(DOCUMENT SECTION)

Nadia Boulanger
Meet the pioneering woman who taught Philip Glass, Aaron Copland and a generation of American composers
When Philip Glass met Nadia Boulanger, in 1964, she was already a relic: “a tough, aristocratic Frenchwoman,” Glass remembered, “elegantly dressed in fashions 50 years out of date.” Sitting in her apartment on the rue Ballu, Boulanger made her new student squirm, silently leafing through the scores he had brought. Finally, she pointed to a single bar: “There,” she said. “This was written by a real composer.” As Glass ruefully recalled: “That was the first and last time she said anything nice to me for the next two years.”
By that point, studying with Boulanger had become a rite of passage for American composers. Aaron Copland and Virgil Thomson led the way in the ’20s, transforming Boulanger’s clear, tart tonal exactness into a new version of hardy Americana. Elliott Carter followed in the ’30s, going on to spin Boulanger’s long-line structural gospel into unprecedentedly complex tapestries. George Gershwin approached Boulanger for lessons, the story goes, taking her abrupt conclusion – “I can teach you nothing” – as supreme encouragement. A few years before Glass arrived in Paris, Quincy Jones, already an experienced jazz journeyman, submitted to Boulanger’s regimen. And those were only some of the famous ones; as composer Ned Rorem once put it, “Myth credits every American town with two things: a 10-cent store and a Boulanger student.”
Boulanger was an unlikely, contradictory guru.
The students, in many cases, entered the artistic vanguard, but the vanguard was auxiliary to Boulanger’s curriculum. More important was an elementary musical education. She was an often-cited source of the aphorism that one has to know the rules in order to break the rules. That truism dissolves upon scrutiny, but it underpinned Boulanger’s faith in discipline, in propriety and in mastering the same practices as the great musicians of the past which, to her, formed music’s noble genealogy.
Boulanger was an unlikely, contradictory guru. She was a fiercely orthodox musician who had pursued institutional approval and traditional excellence; she would go on to both champion and teach some of music’s most notorious enfants terribles. She was a skeptic of democracy who thought that women ought not to vote; she godmothered two distinct waves of populism in American classical music. Her allure went beyond politics, religion, even style. Within the historical whirlwind of music history, Boulanger offered hard-won treasure: a provenance.

(End DOCUMENT SECTION)

PROMPT 1: List every person named in the Nadia Boulanger article other than Boulanger herself.
PROMPT 2: Copy the passage of the Nadia Boulanger article starting with "The students, in" and going on through "music’s noble genealogy.".

(DATA RECORDS)

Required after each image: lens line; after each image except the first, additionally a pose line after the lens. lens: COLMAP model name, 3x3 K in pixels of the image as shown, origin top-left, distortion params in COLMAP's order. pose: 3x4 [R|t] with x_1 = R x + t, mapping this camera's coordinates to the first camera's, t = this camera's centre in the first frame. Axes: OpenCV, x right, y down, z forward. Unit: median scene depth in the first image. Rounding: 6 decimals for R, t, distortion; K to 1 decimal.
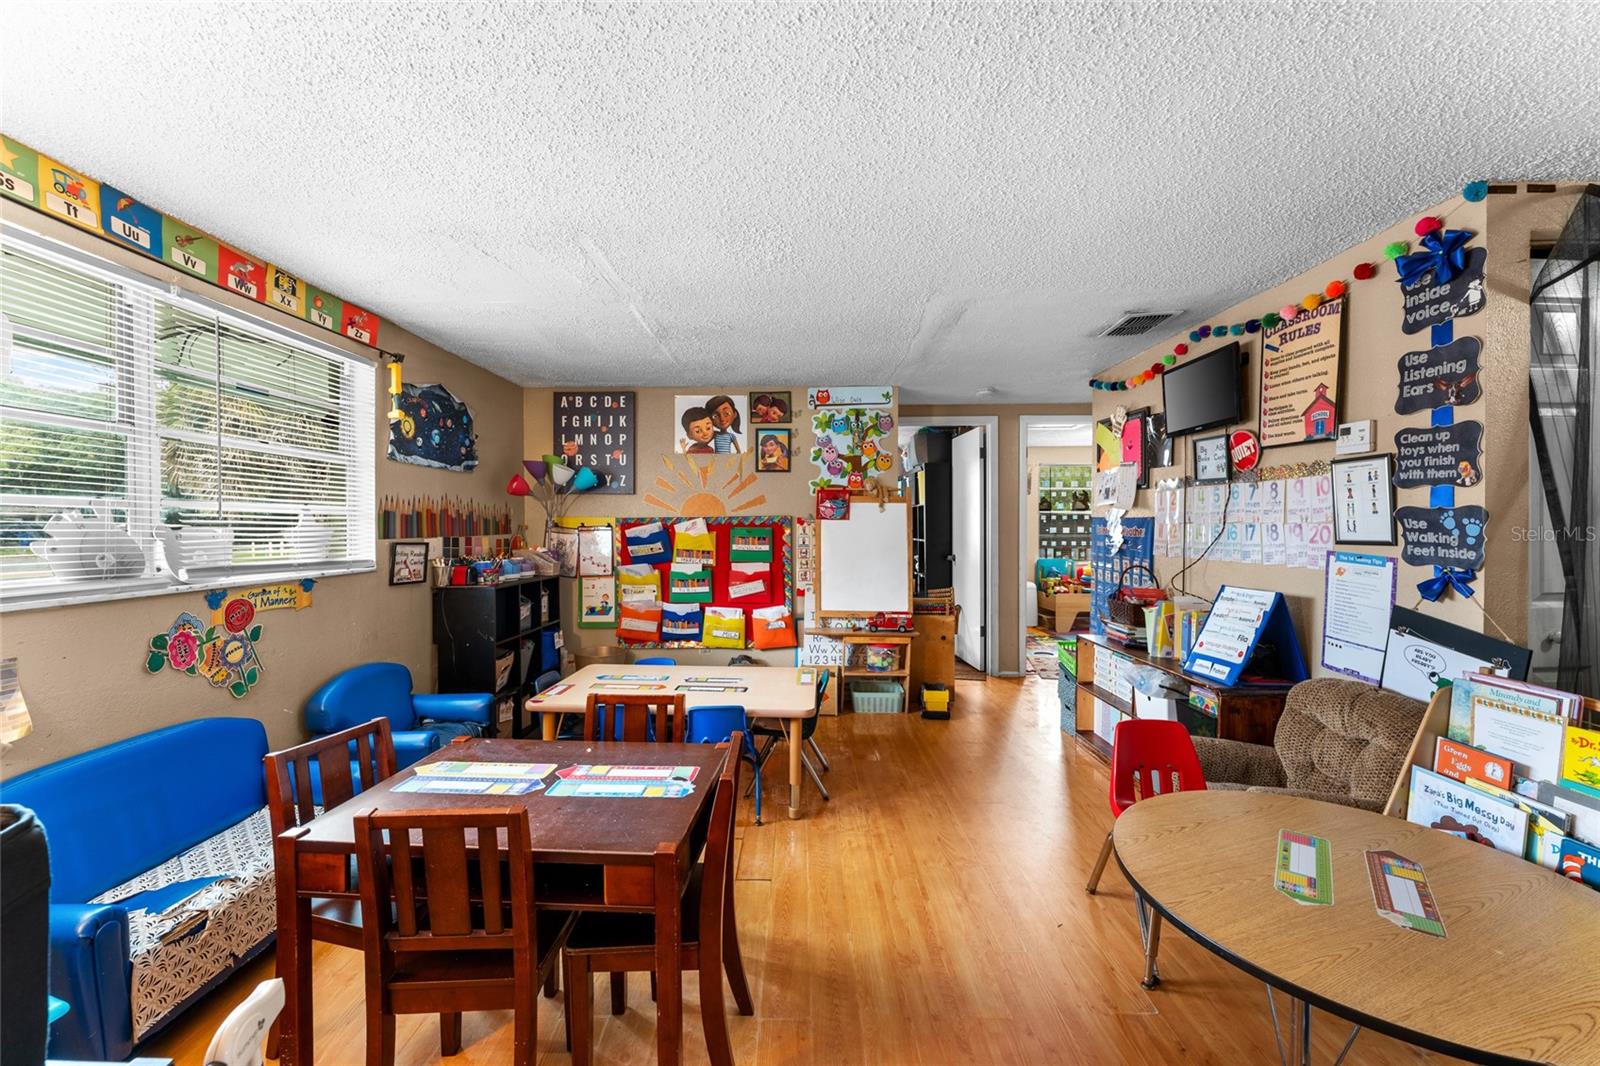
lens RADIAL K [[647.2, 0, 797.3], [0, 647.2, 532.7], [0, 0, 1]] dist [0.002713, 0.000371]
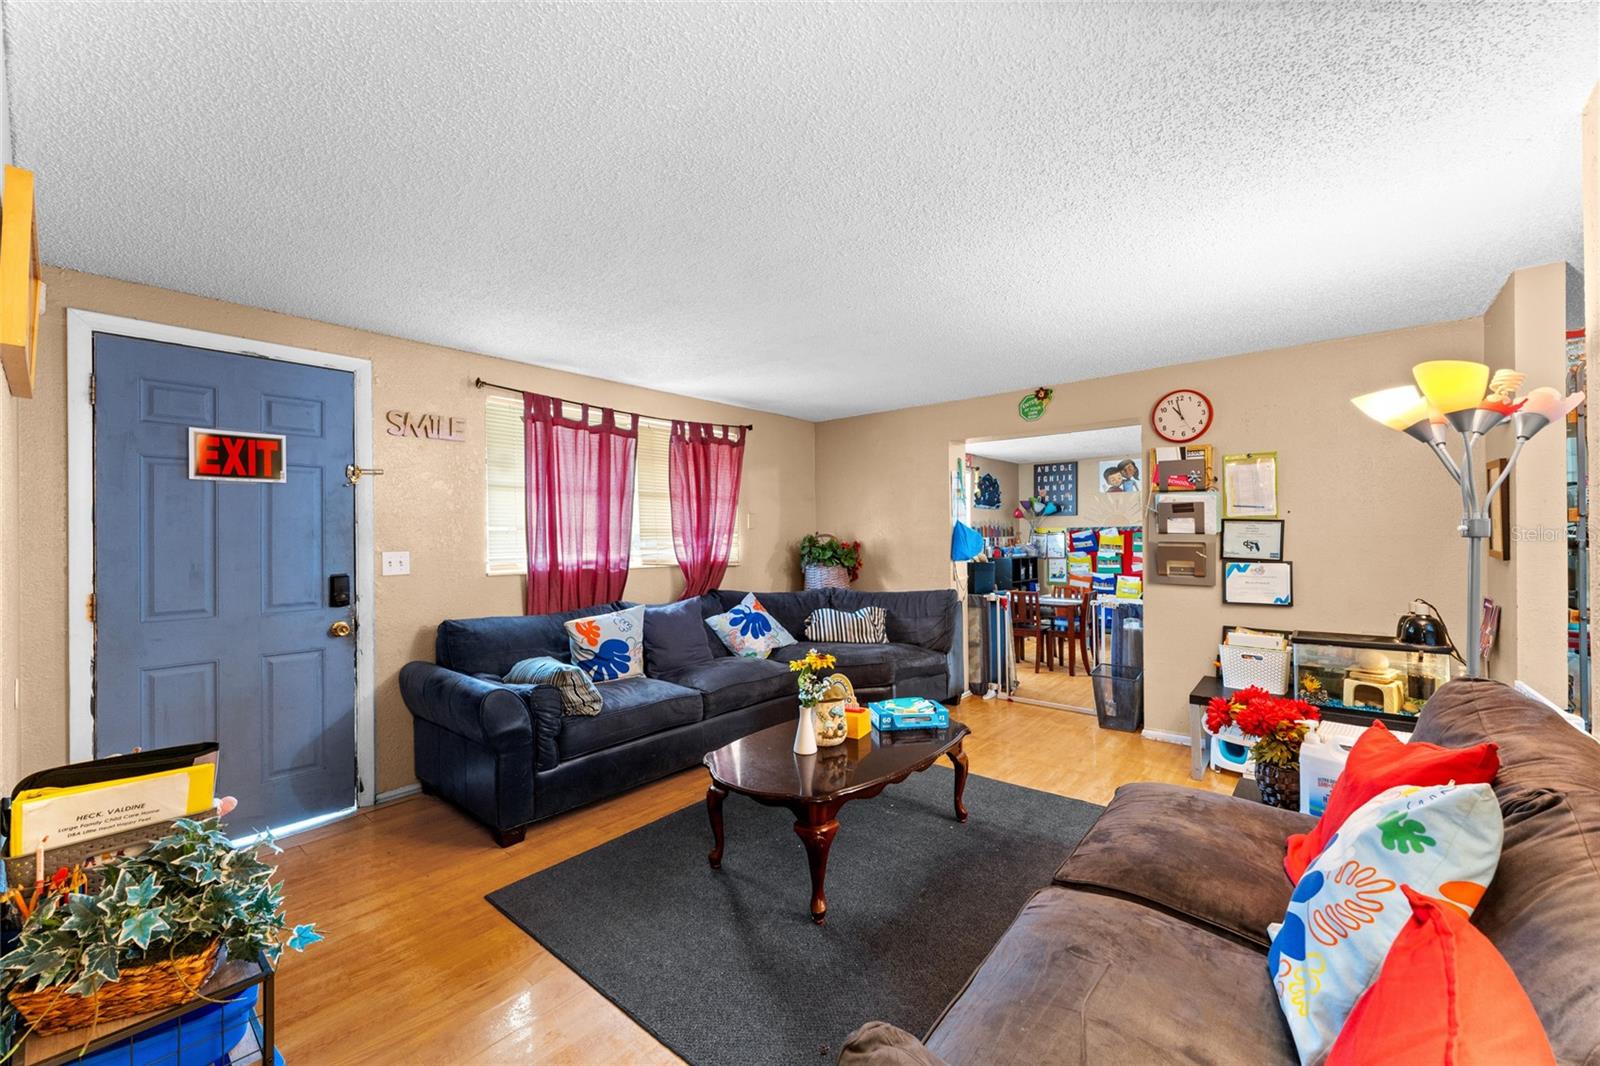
lens RADIAL K [[647.2, 0, 790.3], [0, 647.2, 529.6], [0, 0, 1]] dist [0.002713, 0.000371]
pose [[0.767881, -0.007773, -0.640546, 0.322651], [-0.001385, 0.999904, -0.013794, 0.010092], [0.640591, 0.011479, 0.767796, -1.008131]]
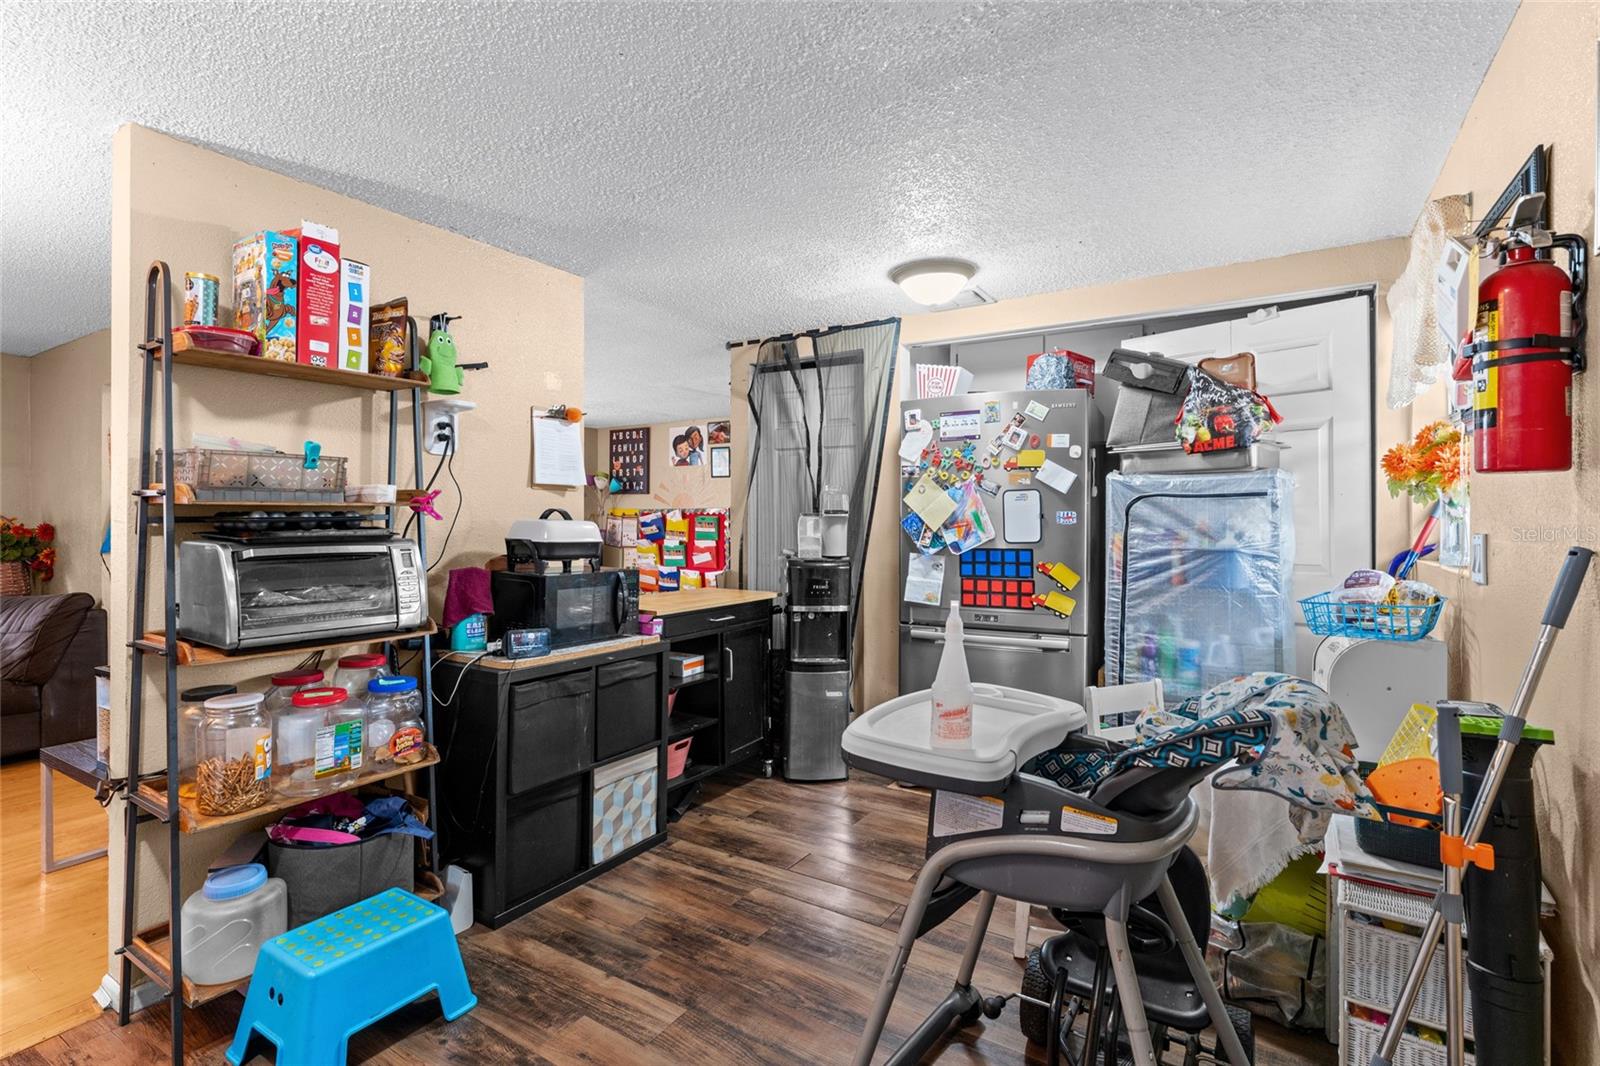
lens RADIAL K [[767.0, 0, 801.0], [0, 767.0, 519.4], [0, 0, 1]] dist [-0.002608, -0.000359]
pose [[0.854332, 0.004121, -0.519711, 1.007062], [-0.007107, 0.999968, -0.003753, 0.004490], [0.519679, 0.006900, 0.854334, -0.363285]]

(End DATA RECORDS)

TASK SOLUTION 1:
Philip Glass
Aaron Copland
Virgil Thomson
Elliott Carter
George Gershwin
Quincy Jones
Ned Rorem

TASK SOLUTION 2:
The students, in many cases, entered the artistic vanguard, but the vanguard was auxiliary to Boulanger’s curriculum. More important was an elementary musical education. She was an often-cited source of the aphorism that one has to know the rules in order to break the rules. That truism dissolves upon scrutiny, but it underpinned Boulanger’s faith in discipline, in propriety and in mastering the same practices as the great musicians of the past which, to her, formed music’s noble genealogy.